Peut-on réduire la souveraineté à un score ?

« On est bio ou on ne l’est pas ; c’est 100 % ou rien », illustre le CISPE. Or, ce que propose aujourd’hui la Commission européenne avec le Cloud Sovereignty Framework ce n’est rien de moins qu’un score qui divise.

Certes, il s’agit d’un progrès méthodologique vers un marché plus transparent. N’empêche. Le texte du Cloud Sovereignty Framework est ambigu ; la souveraineté se dilue dans un score… au risque de donner un avantage à ceux qu’il voulait encadrer.

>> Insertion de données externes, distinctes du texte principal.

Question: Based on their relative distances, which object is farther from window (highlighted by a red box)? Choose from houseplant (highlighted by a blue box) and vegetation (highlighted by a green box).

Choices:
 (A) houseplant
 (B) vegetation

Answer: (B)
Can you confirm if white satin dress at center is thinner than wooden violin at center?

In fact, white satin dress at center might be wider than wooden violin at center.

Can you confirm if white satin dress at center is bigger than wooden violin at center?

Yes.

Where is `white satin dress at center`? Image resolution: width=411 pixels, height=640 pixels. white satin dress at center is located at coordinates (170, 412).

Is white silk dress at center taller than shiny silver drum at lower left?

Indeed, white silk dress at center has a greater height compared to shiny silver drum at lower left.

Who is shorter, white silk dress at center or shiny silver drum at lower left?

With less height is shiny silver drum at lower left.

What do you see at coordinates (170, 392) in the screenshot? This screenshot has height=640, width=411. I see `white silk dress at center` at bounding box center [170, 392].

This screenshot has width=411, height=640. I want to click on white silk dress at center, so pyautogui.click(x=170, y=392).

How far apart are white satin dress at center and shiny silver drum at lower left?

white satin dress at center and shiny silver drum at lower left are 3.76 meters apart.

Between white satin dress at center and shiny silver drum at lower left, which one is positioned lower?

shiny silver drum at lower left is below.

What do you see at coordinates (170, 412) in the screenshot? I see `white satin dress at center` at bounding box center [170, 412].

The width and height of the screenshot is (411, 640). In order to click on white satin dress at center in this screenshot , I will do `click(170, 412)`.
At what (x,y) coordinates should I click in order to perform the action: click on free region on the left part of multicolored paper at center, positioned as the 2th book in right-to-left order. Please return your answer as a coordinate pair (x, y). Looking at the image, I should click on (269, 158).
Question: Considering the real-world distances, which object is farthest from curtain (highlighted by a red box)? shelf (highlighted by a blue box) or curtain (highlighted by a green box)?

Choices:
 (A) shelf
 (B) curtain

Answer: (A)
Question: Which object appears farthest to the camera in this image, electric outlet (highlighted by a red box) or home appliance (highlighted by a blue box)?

L’Europe a besoin d’une définition claire du « cloud souverain » : le framework de souveraineté du cloud de l’Union européenne n’en propose aucune. « On ne peut être bio à 75 %, on ne peut être souverain à 75 % », illustre le CISPE. Le risque de confusion est réel.

Après l’échec du EUCS

Depuis trois ans, l’Europe cherche à bâtir un cadre commun de certification du cloud souverain. Ce projet, baptisé EUCS (European Cybersecurity Certification Scheme for Cloud Services), devait permettre d’identifier les fournisseurs véritablement conformes aux exigences européennes de sécurité et d’indépendance.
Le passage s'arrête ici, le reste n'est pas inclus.